Page MenuHomePhabricator

pybal doesn't fully manage LVS table leaving stale services (on IP change)
Open, MediumPublic

Description

For instance this service IP was changed for the VIP:

rush@lvs1006:~# sudo ipvsadm -L | grep TCP
TCP  208.80.154.82:ssh wrr

to (where both coexited post change)

rush@sudo lvs1006:~# ipvsadm -L | grep TCP
TCP  208.80.154.82:ssh wrr
TCP  git-ssh.eqiad.wikimedia.org: wrr

I restarted a few times and made sure this was persistent behavior.

I cleaned up the old VIP manually with:

ipvsadm -D -t 208.80.154.82:ssh

This may be too much of an edge case to worry about seriously.

Event Timeline

chasemp raised the priority of this task from to Medium.
chasemp updated the task description. (Show Details)
chasemp added projects: Pybal, acl*sre-team.
chasemp added a subscriber: chasemp.

This may be too much of an edge case to worry about seriously.

It has happened before and has actually caused site issues in the past, so definitely an issue we should solve at some point.

It's trivial to have Pybal clear the ipvsadm table on startup of course, but I deemed that undesirable behaviour back in 2006 when I wrote it - when we still had to revert to quick manual intervention/hacks often enough. :)

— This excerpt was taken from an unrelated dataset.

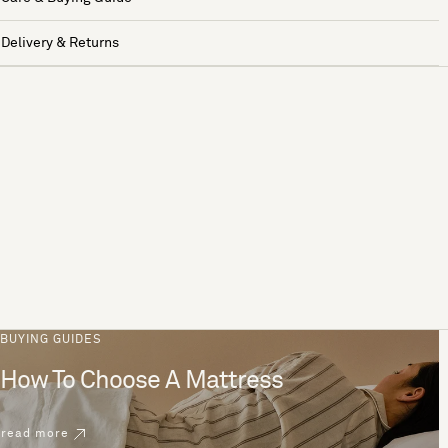
Delivery & Returns
BUYING GUIDES
How To Choose A Mattress
read more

It's trivial to have Pybal clear the ipvsadm table on startup of course, but I deemed that undesirable behaviour back in 2006 when I wrote it - when we still had to revert to quick manual intervention/hacks often enough. :)

Should we clear the table upon pybal startup now that manual hacks are not that frequent? :)

I think wiping the whole table, even at startup, is probably not ideal (but certainly better than wiping it on shutdown!)., What we should really be aiming for is just better state-sync. Pybal should delete unconfigured services on startup, but it shouldn't delete and then recreate ones that remained stable. So basically it needs to read the current state and model from that what the minimal actions are to bring it into alignment with configuration. What it seems to do now is more blind/idempotent than that, but it leads to these kinds of issues.

Bonus points down the road of course, if we can reconfigure services without restarting pybal at all (but then we'll probably still want fairly smooth restarts for when we're doing code upgrades regardless).

The real solution for this is to dedicate real developer time to pybal to move it to use a FSM and a netlink-based python ipvs client.

All of the ground work is already done in a few patches of mine:

https://gerrit.wikimedia.org/r/#/c/302434/
https://gerrit.wikimedia.org/r/#/c/313556
https://gerrit.wikimedia.org/r/#/c/302435/ [introduces the FSM]
https://gerrit.wikimedia.org/r/#/c/302882 [uses netlink to manage ipvsadm]

but all of those need more tests/finishing/code review.

If you don't feel like it's worth the effort, you could at least salvage what's in that patch to migrate to a native netlink implementation instead of shelling out to ipvsadm.

That will make things decidedly easier to implement and control.